• **Aufgabe 1**
Fassen Sie den Lesetext über Strafprozesse in zwei Sätzen zusammen.
• **Aufgabe 2**
Schreiben Sie die gesamte Auflistung der Katalogdaten zu den Herbarbelegen zeilengetreu ab. Lassen Sie dabei die Bilder weg.

• **Lesetext**
● ● ● ● ● ● ●

Auch ich war im Gericht wütend auf die Verantwortlichen der Spitäler, die wegschauten, statt weitere Taten zu verhindern. Fast wütender als auf den Täter. Gegen wenige Personen in leitenden Positionen der beiden Spitäler, wo Niels H. gearbeitet und getötet hat, sind Verfahren eröffnet worden. Einige wurden wieder eingestellt, weil die Vorwürfe verjährt waren. Acht Personen werden aber Anfang 2022 vor Gericht gestellt.
In einem anderen Fall fällt auf, wie der Täter stufenweise immer Schlimmeres tut. Wie die Hemmschwelle nach jeder Tat kleiner wird. Zuerst geht’s um Geld. Dann findet er Geschmack an der Gewalt an sich: Ist das typisch?
Ich war an mehreren Prozessen, bei denen diese Entwicklung zu beobachten war: Die Beschuldigten fingen mit kleinen Delikten an, blieben unentdeckt, wurden mutiger, die Delikte steigerten sich. So gab es in Bern einen Mordfall, in dem eine Gruppe Jugendlicher in den Wald fuhren und einen Bekannten erschossen. Sie begannen mit dem Knacken von Automaten, dann klauten sie Autos, dann überfielen sie einen Kiosk. Und irgendwann hatten sie die Idee, dass sie jemanden töten könnten.
In einem Fall geschieht ein unfassbarer Gewaltausbruch unter Drogeneinfluss. Da fällt eine heikle Frage auf: Ist das Verschulden wegen der Drogen vermindert? Obwohl der Täter wusste, dass er unter Drogen gewalttätig ist?

● ● ● ● ● ● ●

• **Eingabe**
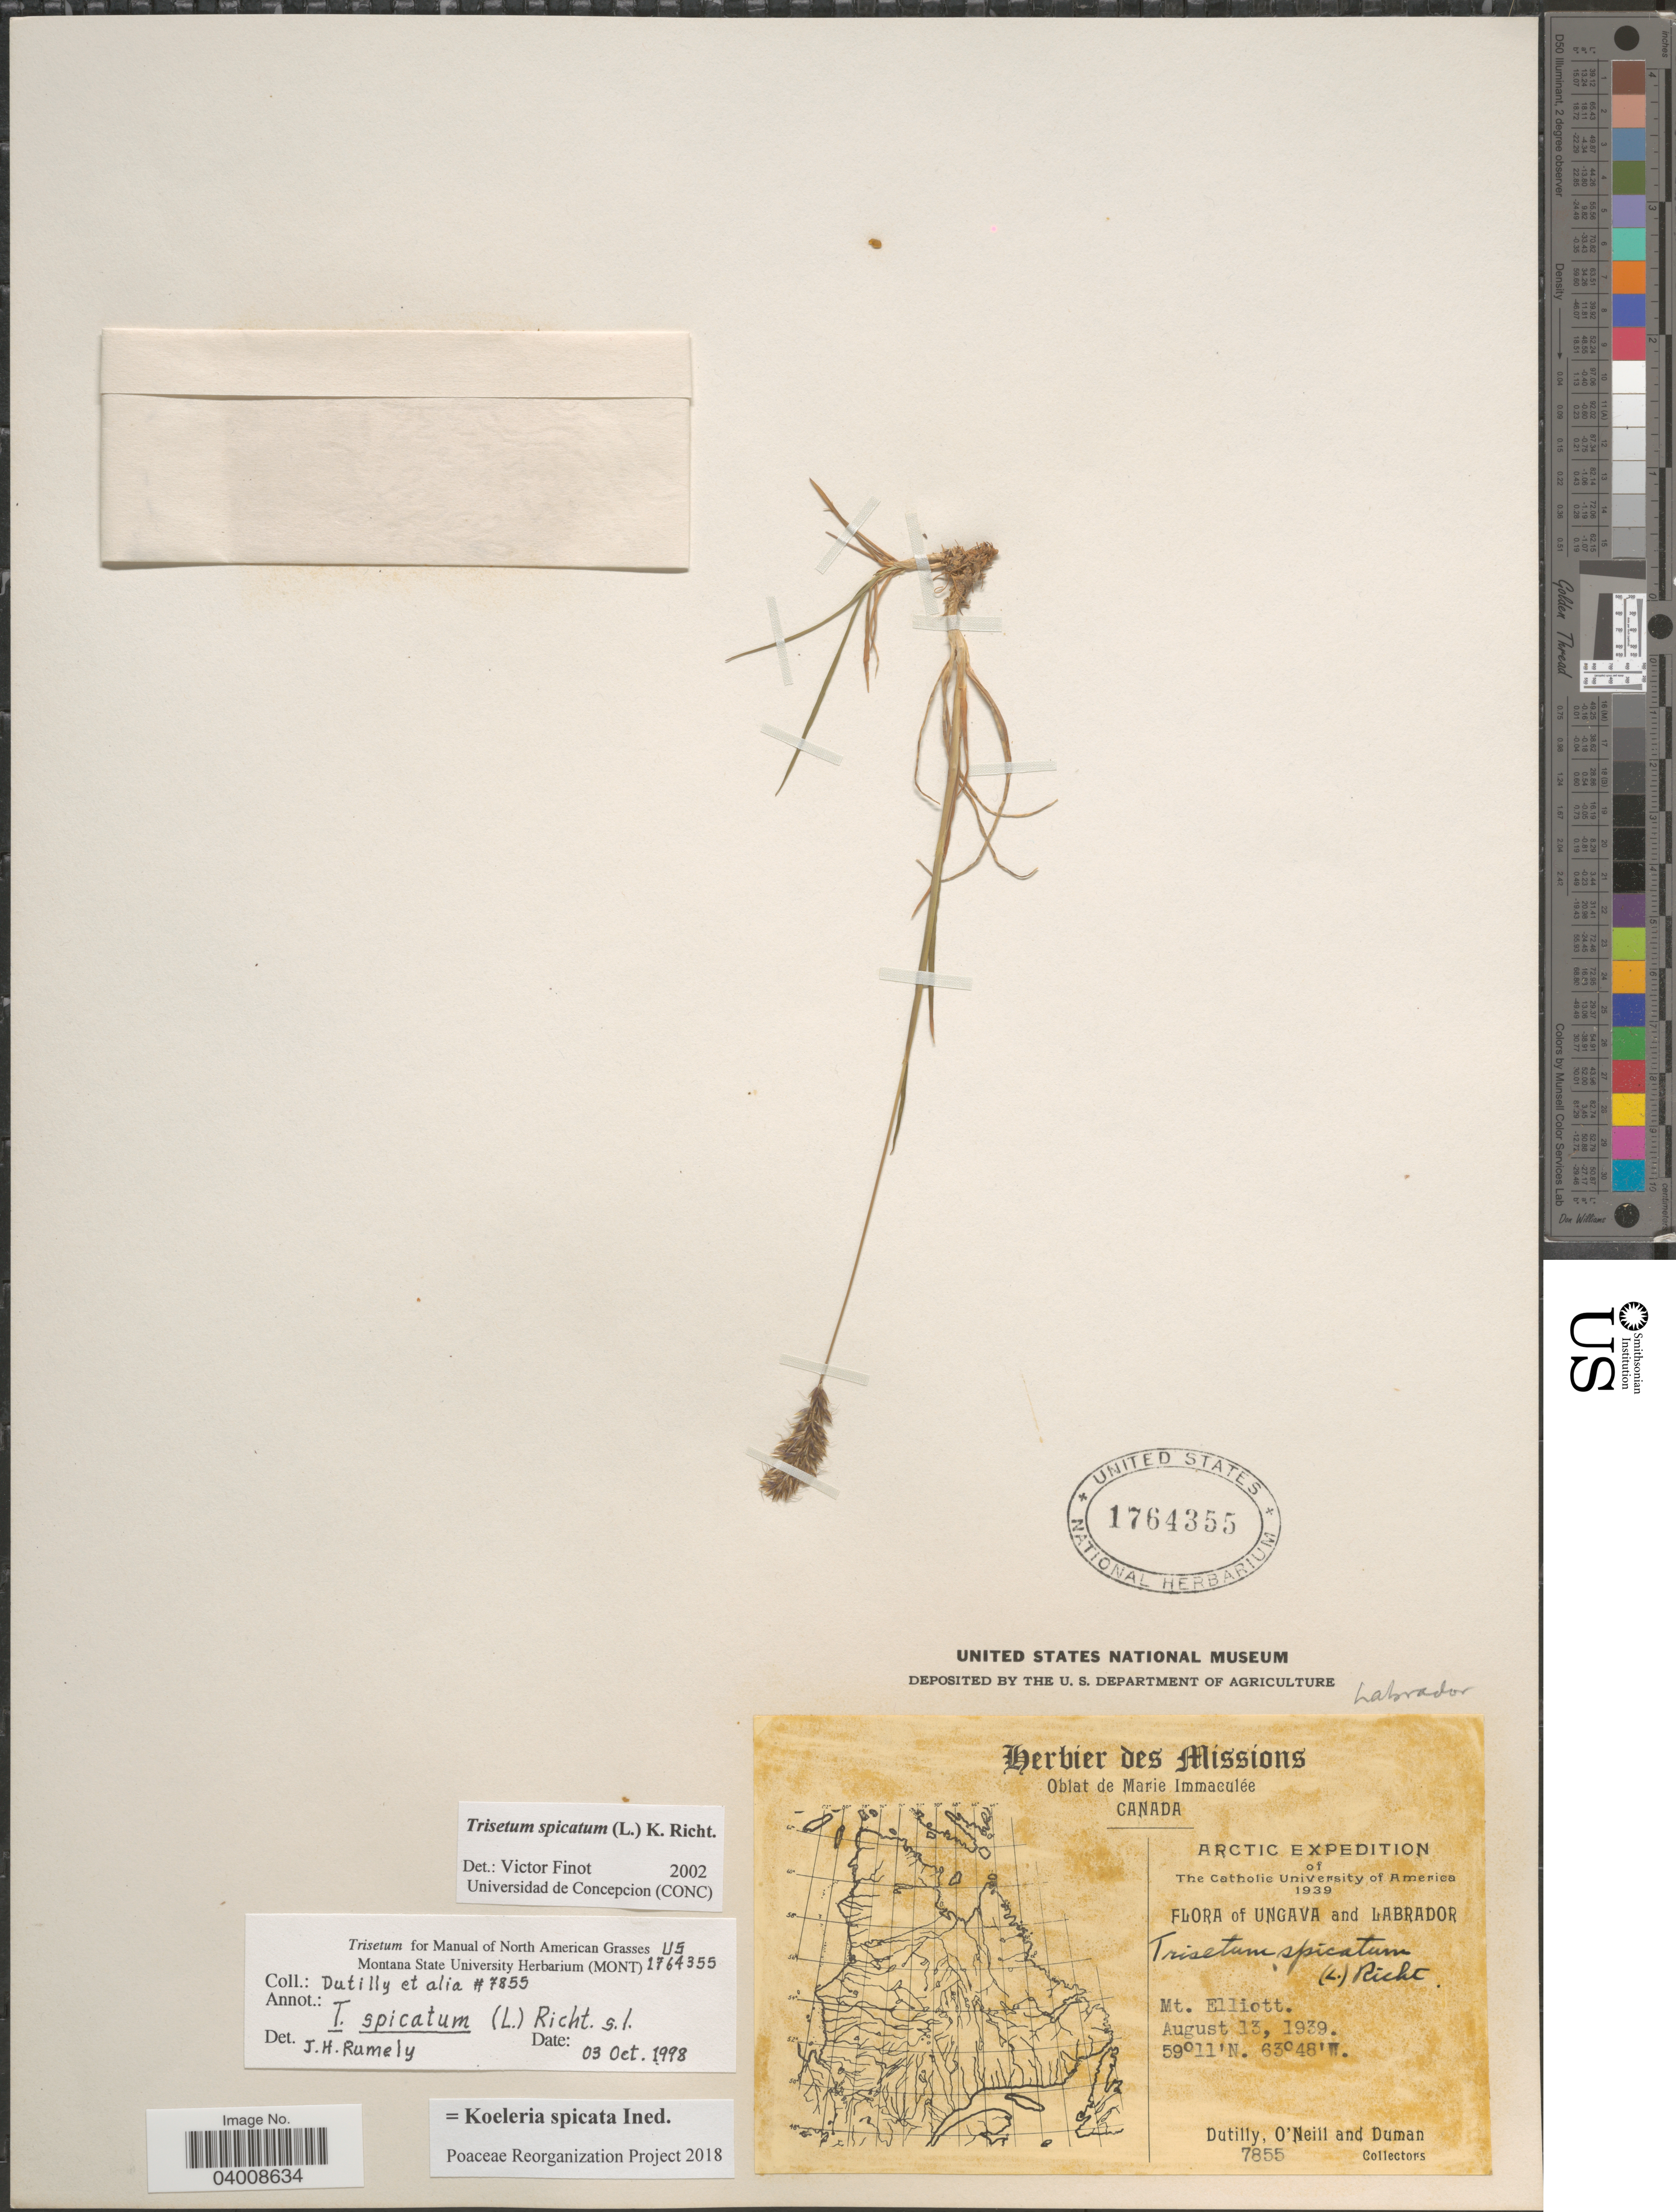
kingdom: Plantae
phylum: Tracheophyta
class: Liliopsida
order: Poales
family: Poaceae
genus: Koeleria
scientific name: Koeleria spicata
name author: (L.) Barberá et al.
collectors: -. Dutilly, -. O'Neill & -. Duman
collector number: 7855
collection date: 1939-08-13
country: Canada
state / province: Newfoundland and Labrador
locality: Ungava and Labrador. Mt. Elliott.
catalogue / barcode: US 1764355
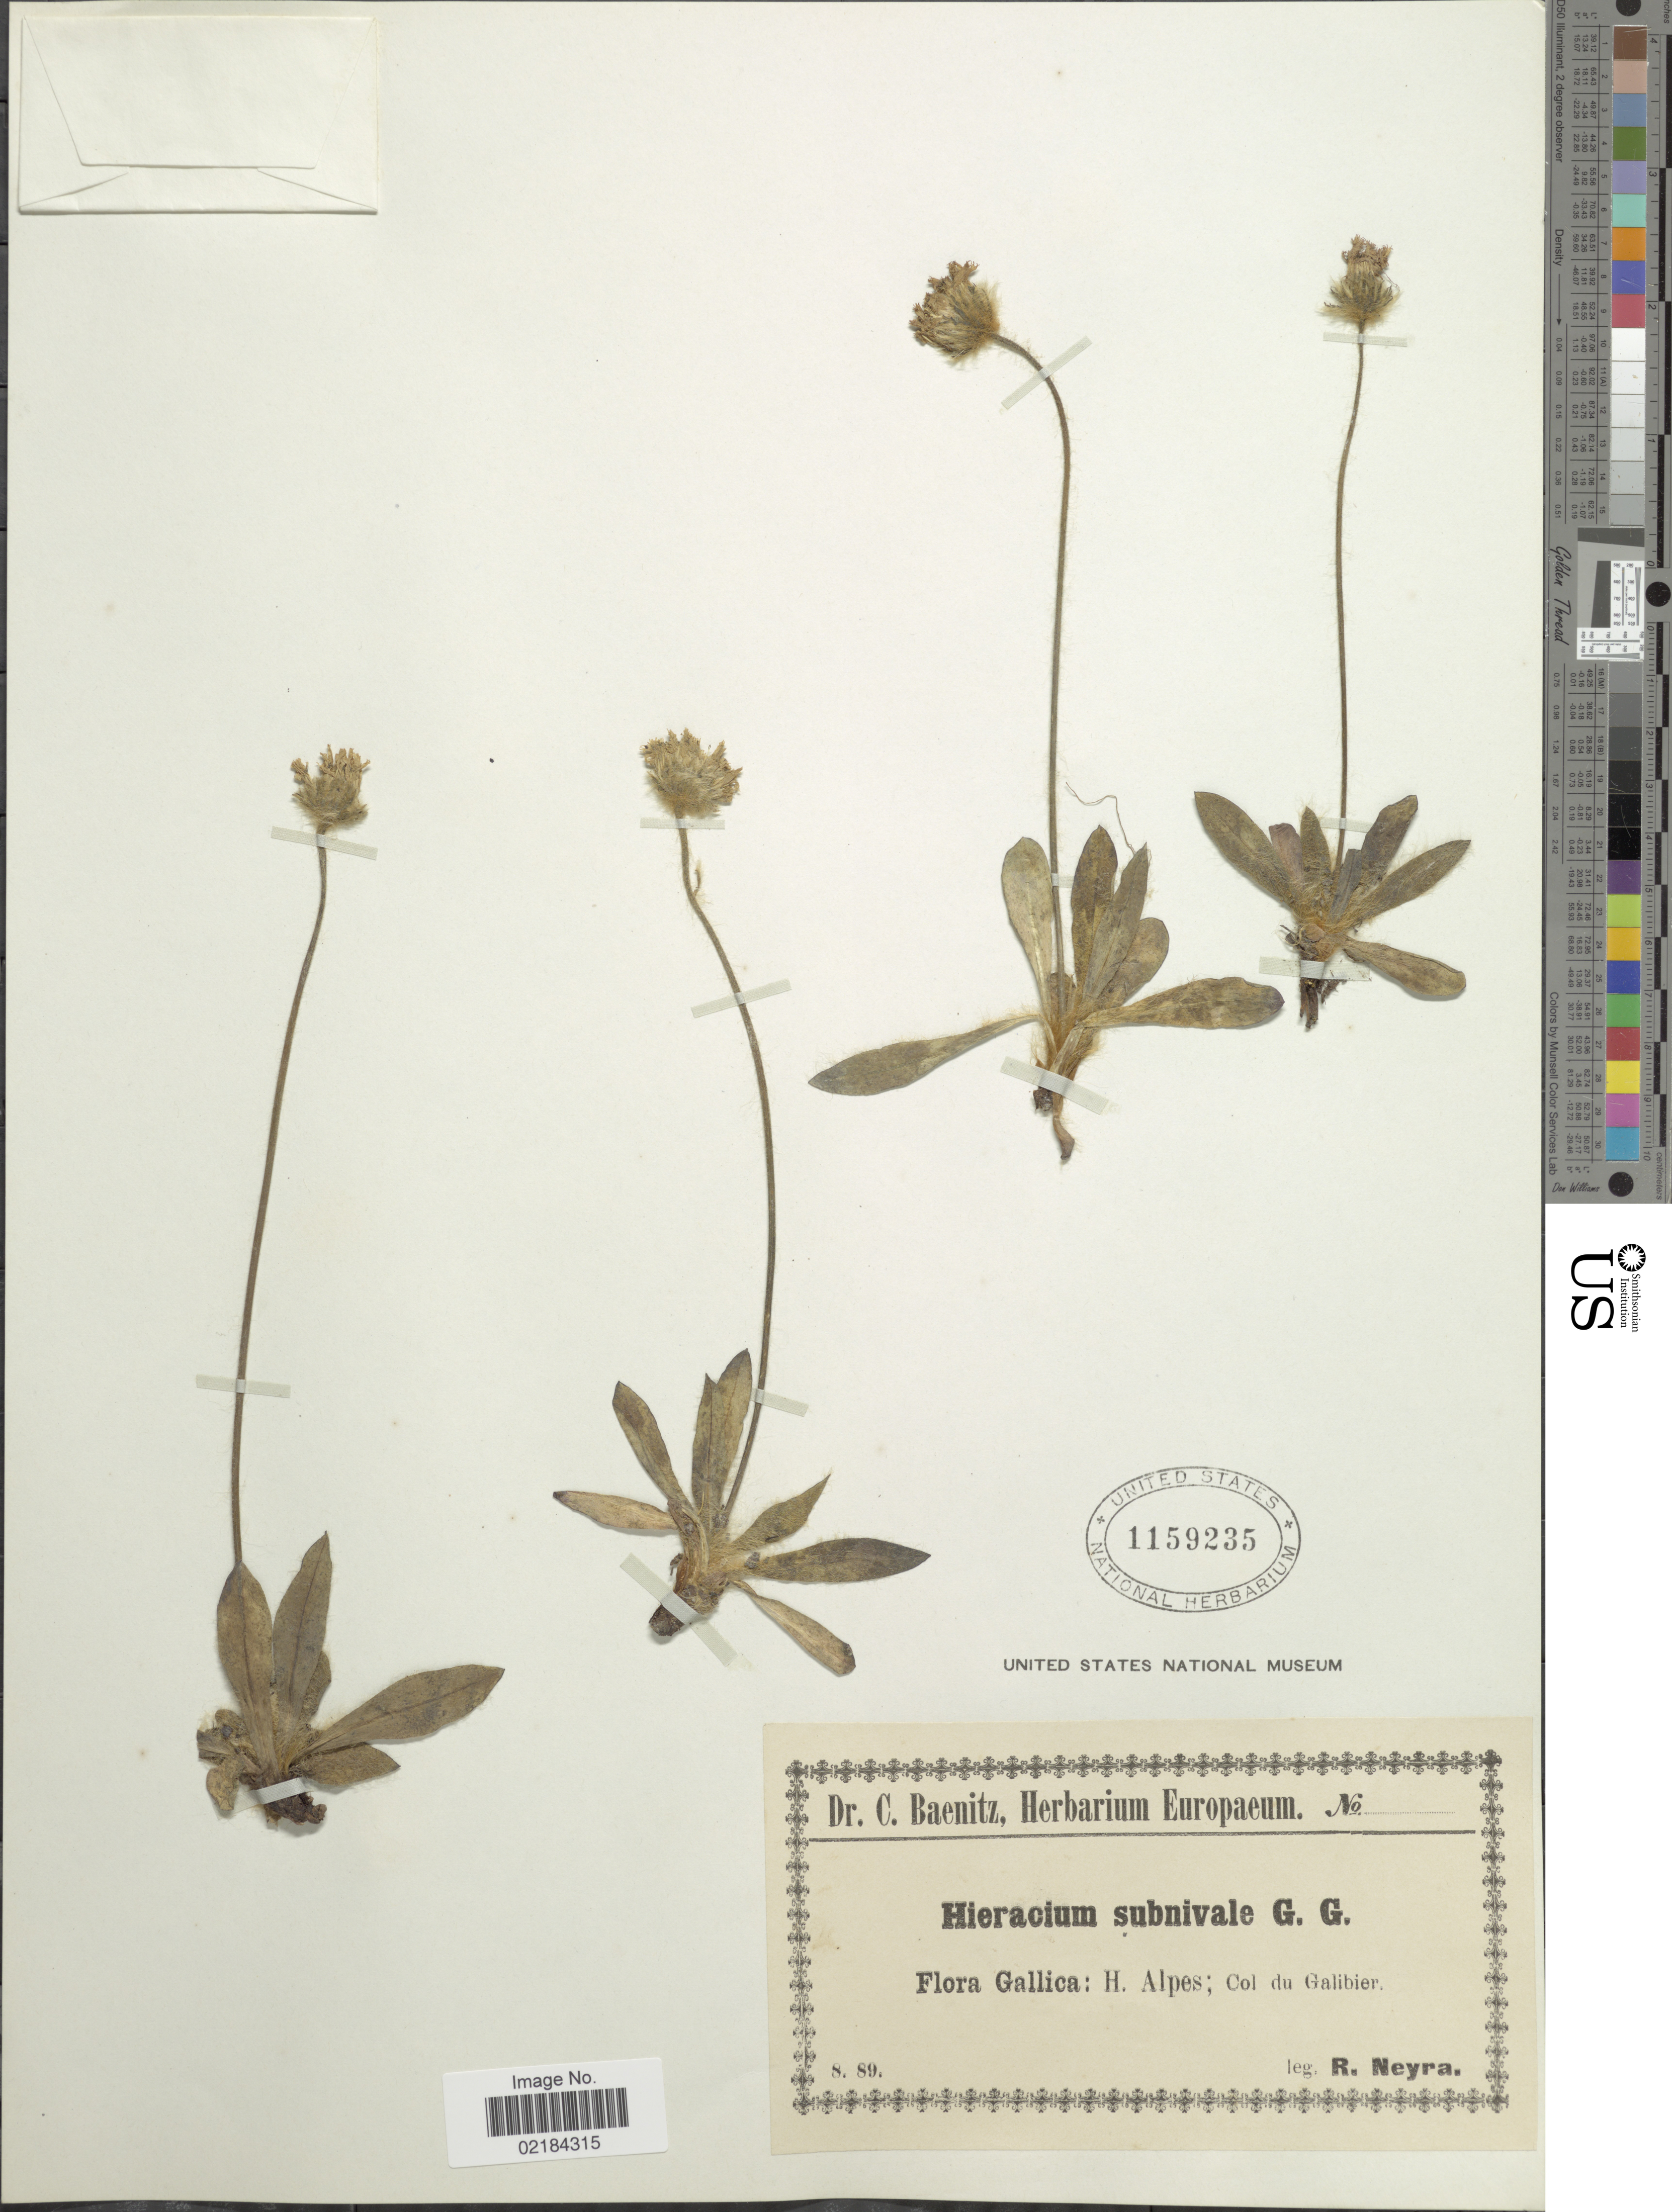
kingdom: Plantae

● ● ● ● ● ● ●

• **Erwartete Ausgabe 1**
Geschildert wird die Wut im Gericht auf die Verantwortlichen der Spitäler, die wegschauten, statt weitere Taten von Niels H. zu verhindern; gegen wenige von ihnen wurden Verfahren eröffnet, einige wegen Verjährung eingestellt, und acht Personen werden Anfang 2022 vor Gericht gestellt. Außerdem beschreibt der Lesetext, wie sich Täter stufenweise steigern, etwa eine Berner Jugendgruppe vom Knacken von Automaten über Autodiebstähle und einen Kioskraub bis zum Mord, und stellt die Frage, ob Drogeneinfluss das Verschulden mindert, wenn der Täter wusste, dass er unter Drogen gewalttätig ist.

• **Erwartete Ausgabe 2**
kingdom: Plantae
phylum: Tracheophyta
class: Liliopsida
order: Poales
family: Poaceae
genus: Koeleria
scientific name: Koeleria spicata
name author: (L.) Barberá et al.
collectors: -. Dutilly, -. O'Neill & -. Duman
collector number: 7855
collection date: 1939-08-13
country: Canada
state / province: Newfoundland and Labrador
locality: Ungava and Labrador. Mt. Elliott.
catalogue / barcode: US 1764355
kingdom: Plantae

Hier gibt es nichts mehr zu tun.